Workers at a waste management plant in Larnaca staged a strike on Monday over delays in renewing their collective agreement.
The 80 workers at the Koshi plant decided to strike between 6.30am and 10pm on Monday after the company said it would not be signing the renewal of the agreement that ended in December last year.
In a written statement, the company Helector acknowledged the workers’ concern from the continuing insecurity they have experienced in the past two years.
It said the provisions of the agreement signed in July 2016 were still in force and were fully respected.
“But we consider premature to enter discussions on further amendments, as per union and worker demands, before changes to our agreement with the state are finalised,” the company said.
Later in the day the workers said they would give the company three weeks to sign the collective agreement and if it fails to do so, they will go on an indefinite strike.

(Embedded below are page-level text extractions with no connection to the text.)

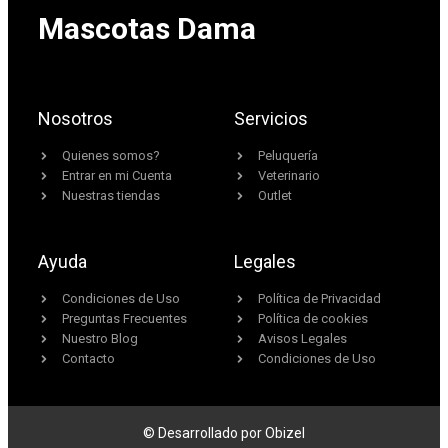
Mascotas Dama
Nosotros
Servicios
Quienes somos?
Peluquería
Entrar en mi Cuenta
Veterinario
Nuestras tiendas
Outlet
Ayuda
Legales
Condiciones de Uso
Política de Privacidad
Preguntas Frecuentes
Política de cookies
Nuestro Blog
Avisos Legales
Contacto
Condiciones de Uso
© Desarrollado por Obizel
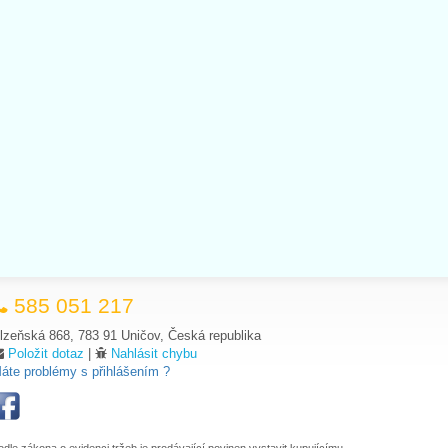
585 051 217
lzeňská 868, 783 91 Uničov, Česká republika
Položit dotaz
|
Nahlásit chybu
áte problémy s přihlášením ?
odle zákona o evidenci tržeb je prodávající povinen vystavit kupujícímu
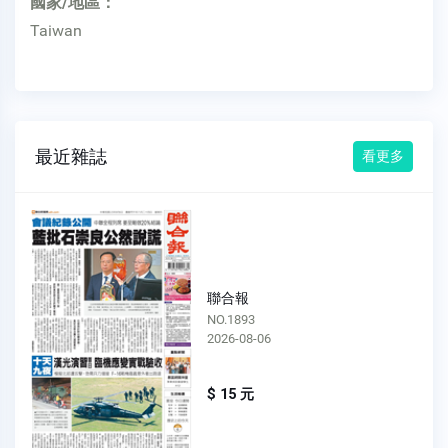
國家/地區：
Taiwan
最近雜誌
看更多
聯合報
NO.1893
2026-08-06
$ 15 元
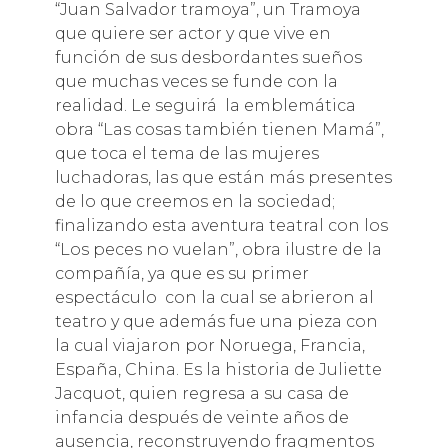
“Juan Salvador tramoya”, un Tramoya
que quiere ser actor y que vive en
función de sus desbordantes sueños
que muchas veces se funde con la
realidad. Le seguirá la emblemática
obra “Las cosas también tienen Mamá”,
que toca el tema de las mujeres
luchadoras, las que están más presentes
de lo que creemos en la sociedad;
finalizando esta aventura teatral con los
“Los peces no vuelan”, obra ilustre de la
compañía, ya que es su primer
espectáculo con la cual se abrieron al
teatro y que además fue una pieza con
la cual viajaron por Noruega, Francia,
España, China. Es la historia de Juliette
Jacquot, quien regresa a su casa de
infancia después de veinte años de
ausencia, reconstruyendo fragmentos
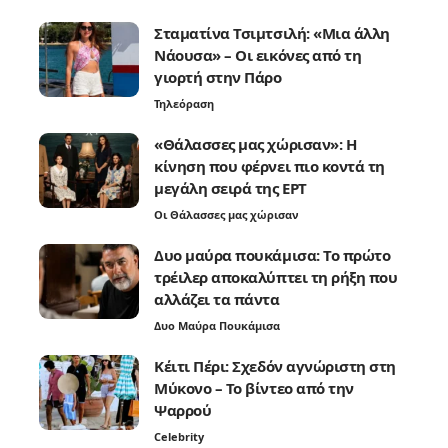
Σταματίνα Τσιμτσιλή: «Μια άλλη
Νάουσα» – Οι εικόνες από τη
γιορτή στην Πάρο
Τηλεόραση
«Θάλασσες μας χώρισαν»: Η
κίνηση που φέρνει πιο κοντά τη
μεγάλη σειρά της ΕΡΤ
Οι Θάλασσες μας χώρισαν
Δυο μαύρα πουκάμισα: Το πρώτο
τρέιλερ αποκαλύπτει τη ρήξη που
αλλάζει τα πάντα
Δυο Μαύρα Πουκάμισα
Κέιτι Πέρι: Σχεδόν αγνώριστη στη
Μύκονο – Το βίντεο από την
Ψαρρού
Celebrity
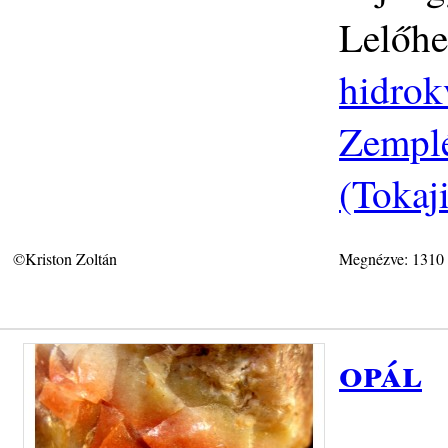
Lelőhe
hidrok
Zemplé
(Tokaj
©Kriston Zoltán
Megnézve: 1310
opál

The chairman of the board, Aradhippou mayor Evangelos Evangelides said negotiations between the company and the state should have been completed by now.
He said the agreement has been before the tender review board and the Legal Service for the past seven months.
However, the tender board later issued a statement to deny the mayor’s claim, saying there was no agreement before it.
In December 2017, former agriculture minister Nicos Kouyiallis said the government had succeeded striking a deal with the consortium to process greater quantities for around €36 per tonne, instead of the €39.90 agreed earlier in the year by former interior minister Socratis Hasikos.
The agreement will be in force until March 2020 when the existing contract expires.
A renegotiation of the deal was instigated after it emerged that Helector had been overcharging communities to handle their waste.
It has since been charged in and is part of an ongoing trial where public officials have already pleaded guilty to accepting bribes in exchange for looking the other way while Helector overcharged municipalities.